THE PROBLEM:
Look below for the line with "13: (304, 409, 12.98)" and the line with "42: (758, 29, 17.57)"; repeat exactly those two lines and all lines between them, but no pictures.

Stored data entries
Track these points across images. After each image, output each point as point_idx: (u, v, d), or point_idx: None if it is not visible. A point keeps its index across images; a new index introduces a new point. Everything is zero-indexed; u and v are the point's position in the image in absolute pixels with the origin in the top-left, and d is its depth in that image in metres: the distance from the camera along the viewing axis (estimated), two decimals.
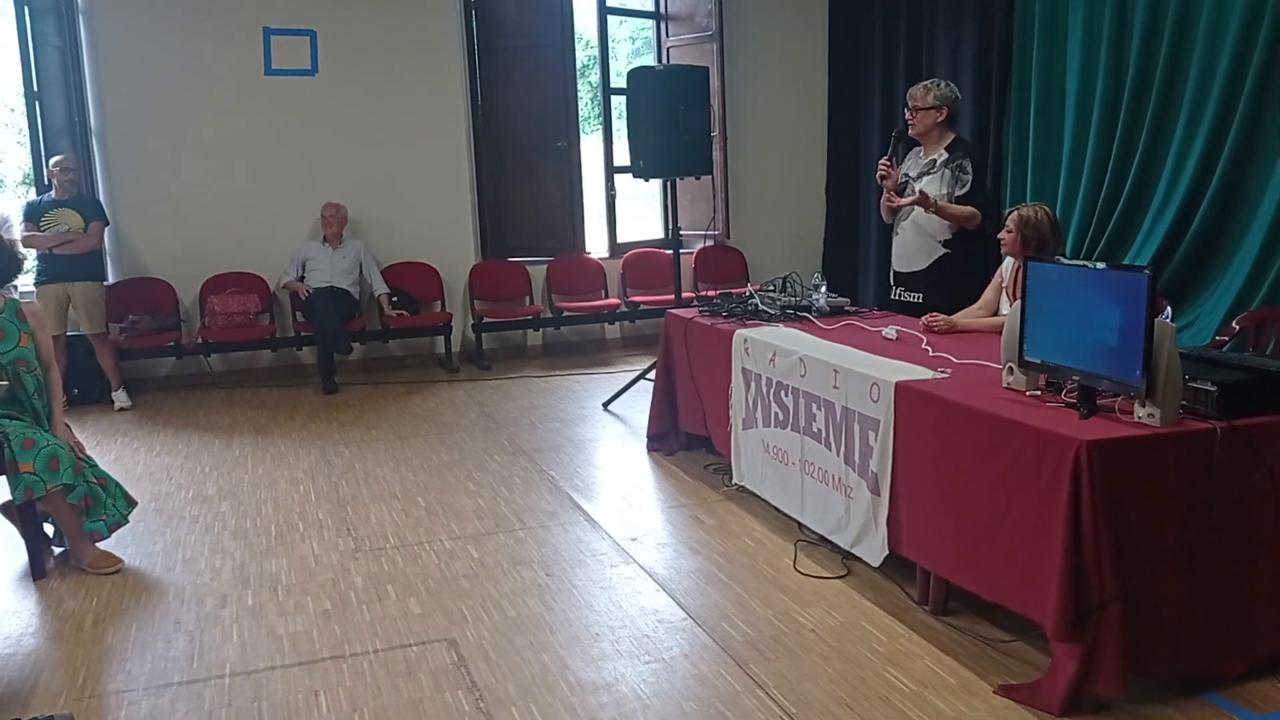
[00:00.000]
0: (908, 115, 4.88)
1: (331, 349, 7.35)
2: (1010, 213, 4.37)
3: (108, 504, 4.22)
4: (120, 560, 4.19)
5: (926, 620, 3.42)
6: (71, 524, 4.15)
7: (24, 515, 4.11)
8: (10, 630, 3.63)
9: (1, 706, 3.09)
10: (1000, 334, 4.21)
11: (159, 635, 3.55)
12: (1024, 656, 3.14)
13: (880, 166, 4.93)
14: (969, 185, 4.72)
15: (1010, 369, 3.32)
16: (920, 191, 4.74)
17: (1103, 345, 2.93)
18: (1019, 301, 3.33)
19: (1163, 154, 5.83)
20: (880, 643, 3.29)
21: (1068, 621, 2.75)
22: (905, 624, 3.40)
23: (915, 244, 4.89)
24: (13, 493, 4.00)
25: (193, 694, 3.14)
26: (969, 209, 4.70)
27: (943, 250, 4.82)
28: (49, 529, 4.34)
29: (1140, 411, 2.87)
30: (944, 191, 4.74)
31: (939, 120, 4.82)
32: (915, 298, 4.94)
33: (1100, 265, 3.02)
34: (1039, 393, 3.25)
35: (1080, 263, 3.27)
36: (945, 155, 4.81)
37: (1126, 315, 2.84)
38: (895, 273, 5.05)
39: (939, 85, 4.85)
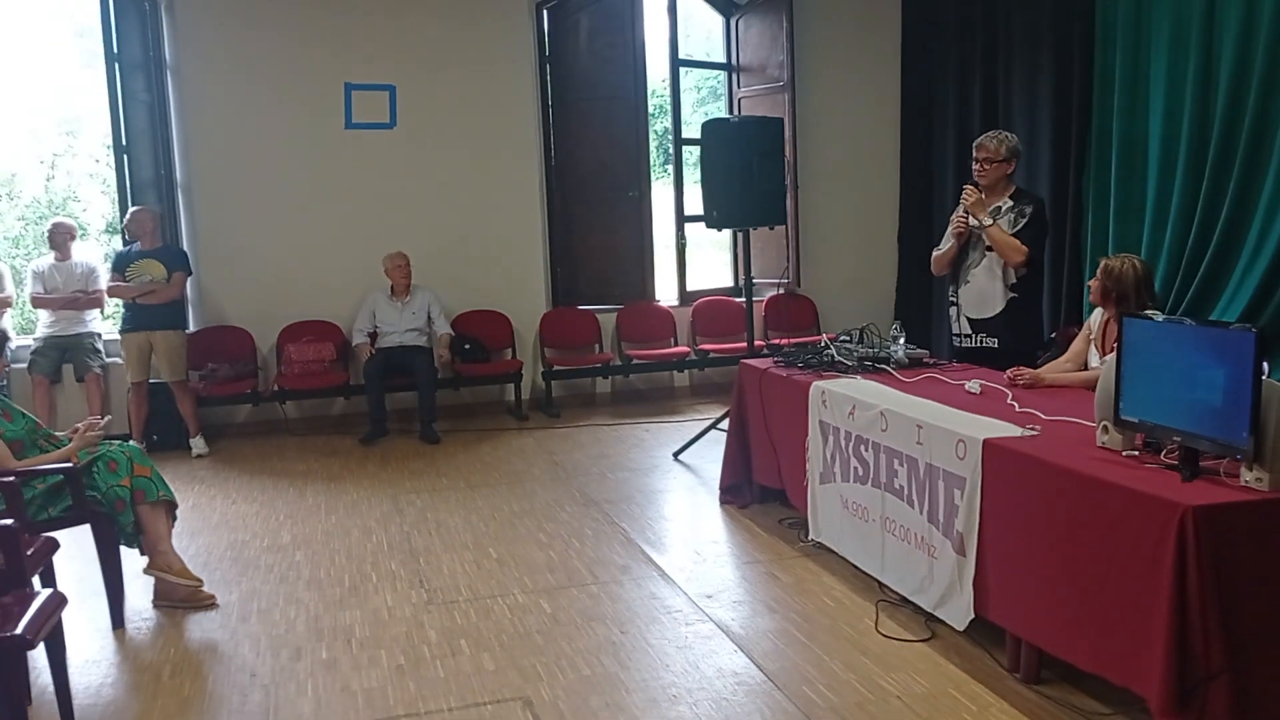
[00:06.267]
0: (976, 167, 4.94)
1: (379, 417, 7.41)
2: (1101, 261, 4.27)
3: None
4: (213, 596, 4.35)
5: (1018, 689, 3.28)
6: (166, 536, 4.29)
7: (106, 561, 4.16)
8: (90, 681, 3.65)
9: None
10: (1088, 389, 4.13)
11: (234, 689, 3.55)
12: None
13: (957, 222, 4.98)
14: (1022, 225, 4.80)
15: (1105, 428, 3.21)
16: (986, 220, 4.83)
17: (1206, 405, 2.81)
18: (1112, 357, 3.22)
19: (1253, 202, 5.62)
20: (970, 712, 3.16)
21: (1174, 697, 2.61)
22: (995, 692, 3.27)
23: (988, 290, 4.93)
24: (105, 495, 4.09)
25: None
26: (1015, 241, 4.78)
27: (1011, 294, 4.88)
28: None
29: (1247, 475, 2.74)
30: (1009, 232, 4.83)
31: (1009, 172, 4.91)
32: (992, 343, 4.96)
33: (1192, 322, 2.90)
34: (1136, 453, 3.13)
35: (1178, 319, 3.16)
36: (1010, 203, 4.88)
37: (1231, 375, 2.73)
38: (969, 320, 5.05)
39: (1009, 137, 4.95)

* * *

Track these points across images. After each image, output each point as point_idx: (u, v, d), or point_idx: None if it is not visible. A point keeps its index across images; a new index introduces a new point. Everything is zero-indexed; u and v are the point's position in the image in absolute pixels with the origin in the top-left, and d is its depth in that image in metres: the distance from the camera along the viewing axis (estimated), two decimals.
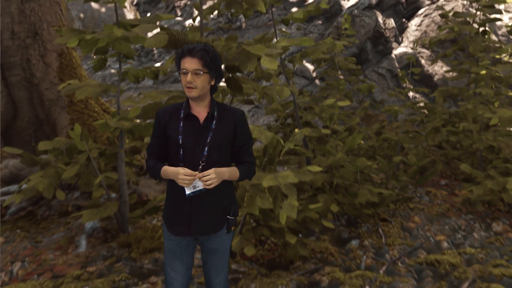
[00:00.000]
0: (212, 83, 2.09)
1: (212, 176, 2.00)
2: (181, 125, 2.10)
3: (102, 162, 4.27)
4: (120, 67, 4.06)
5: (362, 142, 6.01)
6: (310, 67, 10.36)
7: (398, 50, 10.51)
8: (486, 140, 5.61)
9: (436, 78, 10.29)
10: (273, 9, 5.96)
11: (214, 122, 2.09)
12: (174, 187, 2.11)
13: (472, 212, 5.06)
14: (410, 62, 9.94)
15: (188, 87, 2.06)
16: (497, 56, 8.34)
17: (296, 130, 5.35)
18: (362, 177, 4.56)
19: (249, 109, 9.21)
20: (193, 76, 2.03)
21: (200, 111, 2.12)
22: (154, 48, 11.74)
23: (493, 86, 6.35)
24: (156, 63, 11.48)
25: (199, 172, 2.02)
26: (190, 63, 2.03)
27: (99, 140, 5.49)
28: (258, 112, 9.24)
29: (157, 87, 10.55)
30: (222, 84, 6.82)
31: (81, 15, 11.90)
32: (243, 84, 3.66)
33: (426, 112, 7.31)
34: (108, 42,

--

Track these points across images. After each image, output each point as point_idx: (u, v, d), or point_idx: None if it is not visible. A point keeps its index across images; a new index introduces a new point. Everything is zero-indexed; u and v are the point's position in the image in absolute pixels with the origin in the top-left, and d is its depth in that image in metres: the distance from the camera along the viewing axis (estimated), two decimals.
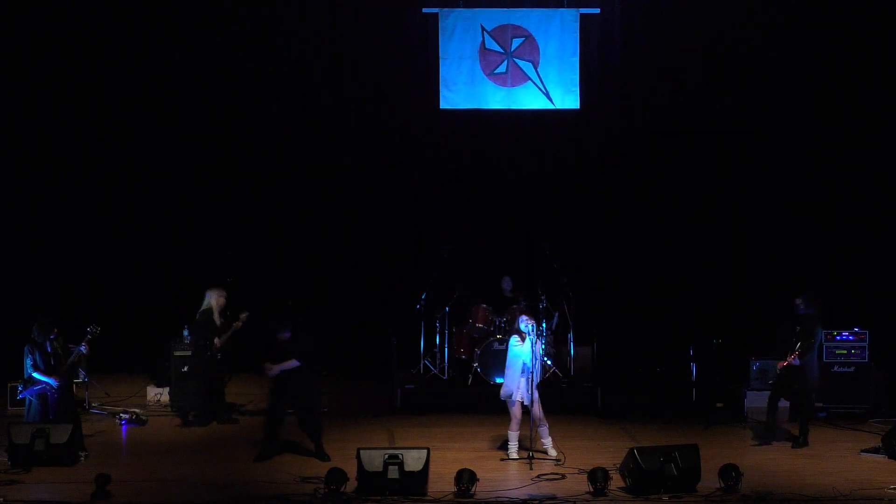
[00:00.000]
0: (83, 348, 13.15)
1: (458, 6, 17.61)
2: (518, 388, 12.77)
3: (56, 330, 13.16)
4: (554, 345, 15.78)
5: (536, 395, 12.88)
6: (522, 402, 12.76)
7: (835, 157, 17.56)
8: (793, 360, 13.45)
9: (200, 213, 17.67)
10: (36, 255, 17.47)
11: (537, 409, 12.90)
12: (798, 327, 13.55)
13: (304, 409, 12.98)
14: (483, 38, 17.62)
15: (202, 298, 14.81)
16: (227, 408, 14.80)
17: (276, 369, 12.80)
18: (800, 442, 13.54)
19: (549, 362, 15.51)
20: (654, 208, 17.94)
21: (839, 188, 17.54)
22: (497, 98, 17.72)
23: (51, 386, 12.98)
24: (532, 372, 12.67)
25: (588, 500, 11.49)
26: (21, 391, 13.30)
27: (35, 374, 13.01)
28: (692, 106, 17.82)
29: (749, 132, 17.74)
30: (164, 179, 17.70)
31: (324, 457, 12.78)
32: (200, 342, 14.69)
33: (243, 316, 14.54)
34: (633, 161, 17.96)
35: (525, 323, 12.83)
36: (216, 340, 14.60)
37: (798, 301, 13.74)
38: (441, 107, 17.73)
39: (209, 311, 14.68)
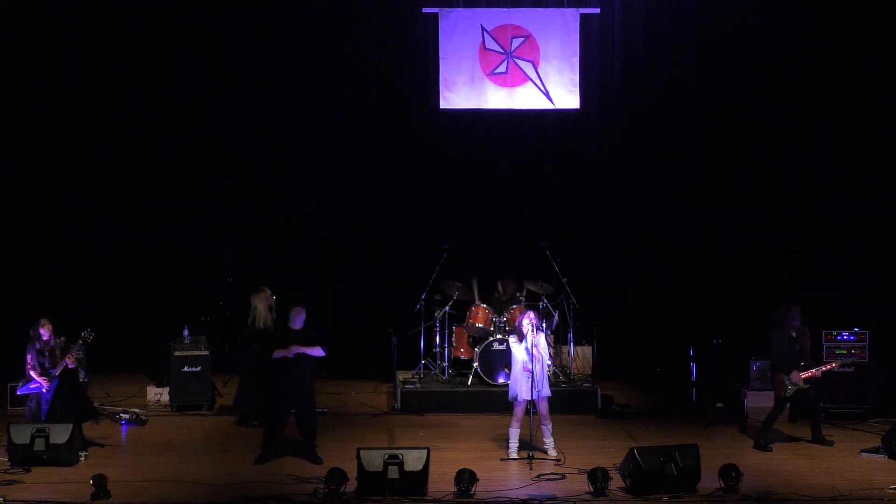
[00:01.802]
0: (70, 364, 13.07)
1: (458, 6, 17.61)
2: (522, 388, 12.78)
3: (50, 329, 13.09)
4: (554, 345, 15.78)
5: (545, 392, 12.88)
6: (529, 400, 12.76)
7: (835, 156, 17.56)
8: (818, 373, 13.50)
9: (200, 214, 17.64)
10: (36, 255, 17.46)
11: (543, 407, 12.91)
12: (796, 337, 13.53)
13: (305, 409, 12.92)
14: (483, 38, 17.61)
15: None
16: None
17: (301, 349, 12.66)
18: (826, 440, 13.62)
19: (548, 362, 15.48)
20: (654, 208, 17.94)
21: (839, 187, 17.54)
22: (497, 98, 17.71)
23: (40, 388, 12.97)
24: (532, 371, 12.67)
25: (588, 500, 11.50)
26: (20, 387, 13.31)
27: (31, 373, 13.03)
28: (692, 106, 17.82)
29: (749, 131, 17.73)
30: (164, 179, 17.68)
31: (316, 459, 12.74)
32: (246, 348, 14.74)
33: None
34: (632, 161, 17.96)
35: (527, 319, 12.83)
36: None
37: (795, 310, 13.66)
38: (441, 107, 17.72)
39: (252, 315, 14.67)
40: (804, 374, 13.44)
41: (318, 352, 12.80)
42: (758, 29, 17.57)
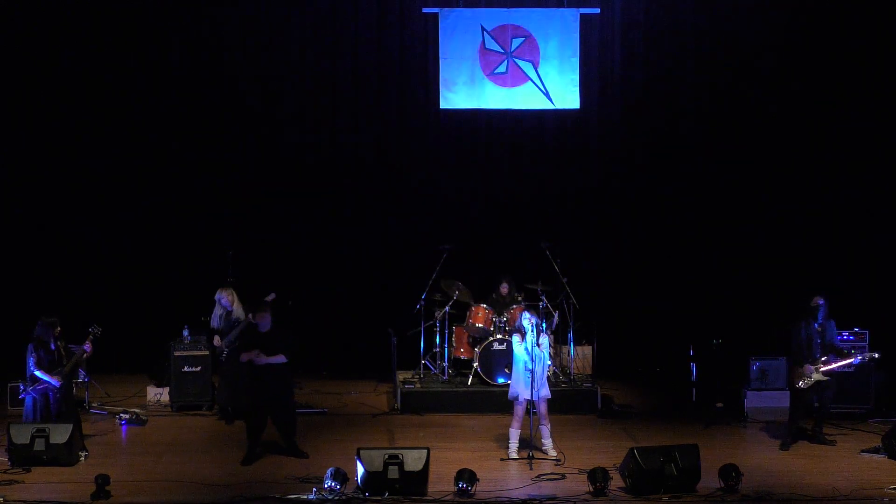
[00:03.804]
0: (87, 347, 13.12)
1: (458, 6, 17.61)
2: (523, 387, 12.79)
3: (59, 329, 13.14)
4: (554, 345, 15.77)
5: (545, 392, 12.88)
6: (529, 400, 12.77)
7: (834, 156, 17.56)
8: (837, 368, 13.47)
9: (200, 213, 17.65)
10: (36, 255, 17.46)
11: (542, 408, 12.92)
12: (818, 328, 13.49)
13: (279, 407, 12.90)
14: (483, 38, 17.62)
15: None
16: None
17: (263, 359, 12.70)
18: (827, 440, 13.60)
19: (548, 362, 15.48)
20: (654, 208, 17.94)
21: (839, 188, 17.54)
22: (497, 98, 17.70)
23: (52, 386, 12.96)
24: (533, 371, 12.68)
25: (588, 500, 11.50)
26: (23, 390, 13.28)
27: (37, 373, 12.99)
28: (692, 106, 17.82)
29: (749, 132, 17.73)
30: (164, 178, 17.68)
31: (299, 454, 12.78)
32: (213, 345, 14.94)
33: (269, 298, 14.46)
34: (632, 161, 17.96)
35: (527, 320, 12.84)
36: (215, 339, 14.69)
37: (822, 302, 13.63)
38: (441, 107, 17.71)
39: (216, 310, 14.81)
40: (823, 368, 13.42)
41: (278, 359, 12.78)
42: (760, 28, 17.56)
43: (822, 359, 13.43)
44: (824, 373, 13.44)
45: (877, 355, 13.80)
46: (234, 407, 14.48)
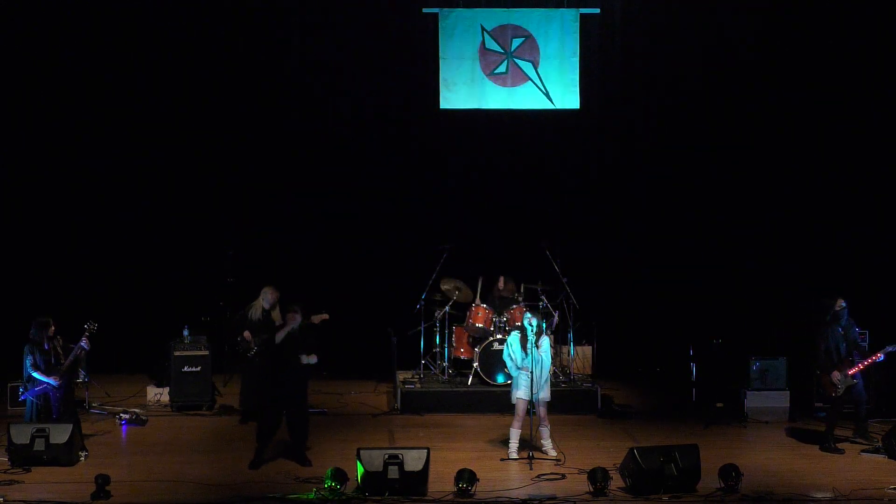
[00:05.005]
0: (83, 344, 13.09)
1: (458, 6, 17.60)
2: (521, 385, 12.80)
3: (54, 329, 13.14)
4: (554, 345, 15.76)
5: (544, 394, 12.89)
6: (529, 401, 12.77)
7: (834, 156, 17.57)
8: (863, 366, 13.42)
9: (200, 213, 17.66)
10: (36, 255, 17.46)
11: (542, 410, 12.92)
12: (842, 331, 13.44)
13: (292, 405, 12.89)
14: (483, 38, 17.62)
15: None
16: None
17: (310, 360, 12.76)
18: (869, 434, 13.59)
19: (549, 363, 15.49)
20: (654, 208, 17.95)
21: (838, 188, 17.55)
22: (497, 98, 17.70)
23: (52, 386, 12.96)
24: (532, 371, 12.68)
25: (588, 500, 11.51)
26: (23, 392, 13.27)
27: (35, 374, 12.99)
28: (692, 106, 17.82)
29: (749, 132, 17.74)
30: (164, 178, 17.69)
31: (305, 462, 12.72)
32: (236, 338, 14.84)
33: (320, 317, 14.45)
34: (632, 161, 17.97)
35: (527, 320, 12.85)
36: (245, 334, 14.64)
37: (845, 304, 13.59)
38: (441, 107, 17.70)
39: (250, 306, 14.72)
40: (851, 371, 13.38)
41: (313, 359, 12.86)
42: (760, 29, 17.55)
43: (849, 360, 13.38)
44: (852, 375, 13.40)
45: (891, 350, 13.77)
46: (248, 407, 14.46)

TASK ANSWER:
13: (304, 409, 12.98)
14: (483, 38, 17.62)
15: (202, 298, 14.81)
16: (227, 408, 14.80)
17: (276, 369, 12.80)
18: (800, 442, 13.54)
19: (549, 362, 15.51)
20: (654, 208, 17.94)
21: (839, 188, 17.54)
22: (497, 98, 17.72)
23: (51, 386, 12.98)
24: (532, 372, 12.67)
25: (588, 500, 11.49)
26: (21, 391, 13.30)
27: (35, 374, 13.01)
28: (692, 106, 17.82)
29: (749, 132, 17.74)
30: (164, 179, 17.70)
31: (324, 457, 12.78)
32: (200, 342, 14.69)
33: (243, 316, 14.54)
34: (633, 161, 17.96)
35: (525, 323, 12.83)
36: (216, 340, 14.60)
37: (798, 301, 13.74)
38: (441, 107, 17.73)
39: (209, 311, 14.68)
[00:01.802]
0: (70, 364, 13.07)
1: (458, 6, 17.61)
2: (522, 388, 12.78)
3: (50, 329, 13.09)
4: (554, 345, 15.78)
5: (545, 392, 12.88)
6: (529, 400, 12.76)
7: (835, 156, 17.56)
8: (818, 373, 13.50)
9: (200, 214, 17.64)
10: (36, 255, 17.46)
11: (543, 407, 12.91)
12: (796, 337, 13.53)
13: (305, 409, 12.92)
14: (483, 38, 17.61)
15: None
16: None
17: (301, 349, 12.66)
18: (826, 440, 13.62)
19: (548, 362, 15.48)
20: (654, 208, 17.94)
21: (839, 187, 17.54)
22: (497, 98, 17.71)
23: (40, 388, 12.97)
24: (532, 371, 12.67)
25: (588, 500, 11.50)
26: (20, 387, 13.31)
27: (31, 373, 13.03)
28: (692, 106, 17.82)
29: (749, 131, 17.73)
30: (164, 179, 17.68)
31: (316, 459, 12.74)
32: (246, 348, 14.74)
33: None
34: (632, 161, 17.96)
35: (527, 319, 12.83)
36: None
37: (795, 310, 13.66)
38: (441, 107, 17.72)
39: (252, 315, 14.67)
40: (804, 374, 13.44)
41: (318, 352, 12.80)
42: (758, 29, 17.57)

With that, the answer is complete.